Virtually all of the properties of an investment casting depend upon the quality of the disposable pattern. These in turn depend upon the characteristics of the pattern forming materials from which disposable patterns are molded.
Disposable thermoplastic patterns are usually formed by heating and melting a thermoplastic pattern forming composition, introducing the molten composition into a mold, and then cooling the composition until it solidifies to form a disposable pattern. Thereafter, the disposable thermoplastic pattern is removed from the mold, is assembled if necessary with other patterns, and is then encased in a mold forming material, usually a ceramic material, in accordance with one of a variety of known methods, thereby to form a shell or cast about the disposable pattern. The disposable pattern is then removed, as by melting or vaporizing the pattern material, so that it leaves the shell or cast. Thereafter the shell or mold is ready for one-time use for forming an investment cast part. A text describing known procedures used in lost wax processes is entitled "Investment Casting," H. T. Bidwell, Machinery Publishing Co., Ltd., England, 1969.
It is apparent that the surface characteristics of the disposable pattern and of the ceramic shell are transferred, so to speak, to the final casting. It is also apparent that the pattern material and any residue therefrom will affect the surface characteristics and metallurgical characteristics of a casting. Similarly, it is clear that variations in expansion and contraction of compositions from which disposable patterns are formed will result in shells or casts of varying dimensions, which will then produce inconsistent castings. It is for such reasons that the properties of pattern materials are critical to the investment caster.
Many thermoplastic pattern materials have been used and have been suggested for use in the past. As the name "lost wax" process implies, true waxes, such as natural waxes, as beeswax and the like, were originally used as thermoplastic pattern materials. As other pattern materials were sought to improve the properties of disposable patterns, other natural thermoplastic materials, such as gum damar, gum rosin, esparto waxes, and the like, mineral waxes, such as those extracted from soft coal, and the like, and petroleum waxes were adopted for use. Subsequently, modified waxes, such as microcrystalline waxes, were developed for use and used in lost wax processes. More recently, synthetic thermoplastic materials, such as polystyrene, have been used as pattern materials, or as thermoplastic pattern forming composition modifiers as a result of the continuing efforts of researchers to improve upon and develop new thermoplastic materials. Those efforts have also resulted in the use by some investment casters of materials other than thermoplastic pattern materials, such as mixtures of metallic salts, mercury, among others.
Efforts have also been made to increase the dimensional accuracy and stability of thermoplastic pattern forming compositions by the addition of solid filler materials.

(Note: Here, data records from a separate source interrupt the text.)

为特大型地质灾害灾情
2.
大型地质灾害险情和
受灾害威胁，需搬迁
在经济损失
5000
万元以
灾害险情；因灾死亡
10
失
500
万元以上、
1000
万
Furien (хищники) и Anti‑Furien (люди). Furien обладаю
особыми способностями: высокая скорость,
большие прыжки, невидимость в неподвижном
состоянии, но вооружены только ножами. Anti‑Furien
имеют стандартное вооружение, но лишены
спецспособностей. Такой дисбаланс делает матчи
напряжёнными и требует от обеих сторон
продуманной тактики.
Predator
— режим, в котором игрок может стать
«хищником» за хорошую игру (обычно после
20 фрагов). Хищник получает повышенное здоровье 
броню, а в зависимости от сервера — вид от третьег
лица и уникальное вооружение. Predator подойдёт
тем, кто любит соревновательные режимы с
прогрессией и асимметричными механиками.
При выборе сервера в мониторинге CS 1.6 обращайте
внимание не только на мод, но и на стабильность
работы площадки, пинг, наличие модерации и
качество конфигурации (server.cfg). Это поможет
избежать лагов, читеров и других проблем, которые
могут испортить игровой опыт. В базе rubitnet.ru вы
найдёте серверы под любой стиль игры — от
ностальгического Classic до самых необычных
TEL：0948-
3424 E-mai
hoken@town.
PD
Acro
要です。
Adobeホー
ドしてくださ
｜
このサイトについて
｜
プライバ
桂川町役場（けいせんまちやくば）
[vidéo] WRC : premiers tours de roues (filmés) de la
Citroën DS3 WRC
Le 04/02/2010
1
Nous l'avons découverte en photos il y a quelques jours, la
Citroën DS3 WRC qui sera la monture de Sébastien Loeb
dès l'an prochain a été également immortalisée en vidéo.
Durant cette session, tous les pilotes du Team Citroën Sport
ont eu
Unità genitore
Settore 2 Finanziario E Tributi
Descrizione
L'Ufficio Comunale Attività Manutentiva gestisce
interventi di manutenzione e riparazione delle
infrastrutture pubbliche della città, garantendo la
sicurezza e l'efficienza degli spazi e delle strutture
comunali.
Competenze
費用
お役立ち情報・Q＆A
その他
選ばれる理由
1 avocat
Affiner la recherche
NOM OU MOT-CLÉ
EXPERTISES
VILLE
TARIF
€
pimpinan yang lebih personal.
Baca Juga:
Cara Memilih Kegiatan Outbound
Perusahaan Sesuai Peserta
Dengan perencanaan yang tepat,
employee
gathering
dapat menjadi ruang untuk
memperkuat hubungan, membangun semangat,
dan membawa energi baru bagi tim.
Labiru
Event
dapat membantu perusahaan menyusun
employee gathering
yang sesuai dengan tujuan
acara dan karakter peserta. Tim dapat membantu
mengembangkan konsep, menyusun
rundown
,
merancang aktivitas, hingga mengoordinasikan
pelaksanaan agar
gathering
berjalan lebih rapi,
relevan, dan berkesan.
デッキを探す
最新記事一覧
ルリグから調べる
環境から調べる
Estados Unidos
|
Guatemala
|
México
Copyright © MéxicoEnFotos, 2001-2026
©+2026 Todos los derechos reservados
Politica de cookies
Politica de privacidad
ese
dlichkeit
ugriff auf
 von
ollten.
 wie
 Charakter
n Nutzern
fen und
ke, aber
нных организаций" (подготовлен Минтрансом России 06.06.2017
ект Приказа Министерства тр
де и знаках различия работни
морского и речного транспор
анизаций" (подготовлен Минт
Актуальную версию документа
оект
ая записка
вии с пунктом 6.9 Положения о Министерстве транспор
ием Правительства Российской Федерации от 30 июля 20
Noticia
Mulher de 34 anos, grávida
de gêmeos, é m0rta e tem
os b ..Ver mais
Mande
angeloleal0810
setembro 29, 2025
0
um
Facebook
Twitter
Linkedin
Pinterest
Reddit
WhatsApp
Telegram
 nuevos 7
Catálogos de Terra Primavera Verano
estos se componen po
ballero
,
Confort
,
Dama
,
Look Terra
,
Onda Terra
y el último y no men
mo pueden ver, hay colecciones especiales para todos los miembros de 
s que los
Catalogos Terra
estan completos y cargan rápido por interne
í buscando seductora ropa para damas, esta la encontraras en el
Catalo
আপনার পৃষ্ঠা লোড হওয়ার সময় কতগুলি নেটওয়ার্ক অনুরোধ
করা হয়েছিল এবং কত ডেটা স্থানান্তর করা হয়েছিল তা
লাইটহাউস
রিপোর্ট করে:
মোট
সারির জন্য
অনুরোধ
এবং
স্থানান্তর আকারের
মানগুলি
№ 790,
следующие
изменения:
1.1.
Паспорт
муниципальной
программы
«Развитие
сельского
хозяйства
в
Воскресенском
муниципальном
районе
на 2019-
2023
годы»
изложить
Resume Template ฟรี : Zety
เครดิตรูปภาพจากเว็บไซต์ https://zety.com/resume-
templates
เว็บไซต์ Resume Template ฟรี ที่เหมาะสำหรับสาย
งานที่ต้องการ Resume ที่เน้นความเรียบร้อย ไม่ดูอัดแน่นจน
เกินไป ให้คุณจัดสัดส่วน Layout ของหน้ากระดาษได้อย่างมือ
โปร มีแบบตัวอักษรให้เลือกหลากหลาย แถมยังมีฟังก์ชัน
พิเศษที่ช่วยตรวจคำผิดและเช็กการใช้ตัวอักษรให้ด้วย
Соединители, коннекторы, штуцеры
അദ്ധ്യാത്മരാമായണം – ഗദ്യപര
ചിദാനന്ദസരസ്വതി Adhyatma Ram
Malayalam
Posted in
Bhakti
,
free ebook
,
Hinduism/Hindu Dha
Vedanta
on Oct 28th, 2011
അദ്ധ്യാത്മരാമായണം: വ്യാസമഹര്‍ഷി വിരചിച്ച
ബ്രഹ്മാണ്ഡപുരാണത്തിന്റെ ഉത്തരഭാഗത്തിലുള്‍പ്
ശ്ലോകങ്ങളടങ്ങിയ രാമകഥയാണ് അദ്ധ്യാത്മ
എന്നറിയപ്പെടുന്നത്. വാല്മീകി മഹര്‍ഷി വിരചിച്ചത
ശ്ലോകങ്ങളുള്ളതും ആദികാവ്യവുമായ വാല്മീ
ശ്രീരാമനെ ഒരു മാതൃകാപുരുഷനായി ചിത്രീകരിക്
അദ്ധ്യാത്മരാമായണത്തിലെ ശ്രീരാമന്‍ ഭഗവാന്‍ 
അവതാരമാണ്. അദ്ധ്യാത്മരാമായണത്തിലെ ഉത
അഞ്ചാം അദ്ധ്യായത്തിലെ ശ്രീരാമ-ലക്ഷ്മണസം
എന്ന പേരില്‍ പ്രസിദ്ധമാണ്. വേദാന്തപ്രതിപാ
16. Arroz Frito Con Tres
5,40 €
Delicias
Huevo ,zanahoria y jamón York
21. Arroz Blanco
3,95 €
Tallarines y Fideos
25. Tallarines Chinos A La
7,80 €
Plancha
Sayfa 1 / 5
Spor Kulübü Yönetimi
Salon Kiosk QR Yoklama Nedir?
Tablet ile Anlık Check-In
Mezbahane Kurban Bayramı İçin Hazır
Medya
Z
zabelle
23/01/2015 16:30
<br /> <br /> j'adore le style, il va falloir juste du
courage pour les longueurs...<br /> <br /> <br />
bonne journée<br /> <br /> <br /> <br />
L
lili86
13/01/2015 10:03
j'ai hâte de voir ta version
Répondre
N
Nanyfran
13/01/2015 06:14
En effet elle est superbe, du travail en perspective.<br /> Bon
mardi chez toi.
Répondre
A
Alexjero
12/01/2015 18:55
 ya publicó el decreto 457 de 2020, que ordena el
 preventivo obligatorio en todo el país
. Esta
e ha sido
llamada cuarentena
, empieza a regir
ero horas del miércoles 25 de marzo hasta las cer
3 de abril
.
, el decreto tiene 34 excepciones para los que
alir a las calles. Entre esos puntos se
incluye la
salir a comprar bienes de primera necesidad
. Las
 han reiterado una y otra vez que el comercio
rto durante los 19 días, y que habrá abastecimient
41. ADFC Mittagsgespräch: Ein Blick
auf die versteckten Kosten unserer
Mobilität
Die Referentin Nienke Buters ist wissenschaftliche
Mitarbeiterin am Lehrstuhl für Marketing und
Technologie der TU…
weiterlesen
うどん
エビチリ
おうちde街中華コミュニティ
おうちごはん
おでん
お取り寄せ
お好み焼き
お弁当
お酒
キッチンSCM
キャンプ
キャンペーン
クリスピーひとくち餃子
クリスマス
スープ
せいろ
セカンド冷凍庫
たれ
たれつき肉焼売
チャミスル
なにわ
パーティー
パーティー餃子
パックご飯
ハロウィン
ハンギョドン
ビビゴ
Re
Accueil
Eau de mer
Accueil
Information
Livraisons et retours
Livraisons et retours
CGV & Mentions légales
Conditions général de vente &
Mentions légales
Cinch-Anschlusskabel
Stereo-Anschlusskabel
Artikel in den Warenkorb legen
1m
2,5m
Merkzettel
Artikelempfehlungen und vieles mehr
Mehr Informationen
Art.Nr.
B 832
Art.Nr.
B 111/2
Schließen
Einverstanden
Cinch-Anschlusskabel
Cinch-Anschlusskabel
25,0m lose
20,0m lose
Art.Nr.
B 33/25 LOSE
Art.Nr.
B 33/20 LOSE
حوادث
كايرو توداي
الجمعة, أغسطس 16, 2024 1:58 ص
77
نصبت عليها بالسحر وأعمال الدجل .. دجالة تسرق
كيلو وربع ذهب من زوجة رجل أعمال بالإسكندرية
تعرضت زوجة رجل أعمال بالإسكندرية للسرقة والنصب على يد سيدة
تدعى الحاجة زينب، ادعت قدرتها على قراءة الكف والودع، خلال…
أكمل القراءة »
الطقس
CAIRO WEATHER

Polystyrene powder and urea powder have been so used, and have been added in minor quantities to thermoplastic pattern-forming compositions. Organic acids, such as fumaric acid, adipic acid and isophthalic acid, have also sometimes been used as solid filler, usually in amounts of up to about 40% by volume of the thermoplastic pattern forming composition, and in a particle size generally in the range of about 175 to 250 mesh.
In U.S. Pat. No. 3,754,943, issued to Paul Solomon on Aug. 28, 1973, there is disclosed an investment casting composition and method in which cyanuric acid is used as a solid filler in a thermoplastic pattern forming composition. This invention provides improved dimensional stability to the thermoplastic patterns. However, since the filler material is acidic in nature, particularly in the presence of condensed moisture, it tends to be corrosive at high temperatures and damaging to the mold.
U.S. patent application Ser. No. 297,352, filed by Paul Solomon on Oct. 13, 1972, now U.S. Pat. No. 3,887,382 discloses an investment casting composition and method in which decachlorobiphenyl is used as a solid filler in a thermoplastic pattern forming composition. This invention also provides improved dimensional stability to the thermoplastic patterns. However, the decachlorobiphenyl has a very high melting point, above 300.degree. C., and tends to leave a residue in the mold which frequently requires burning off.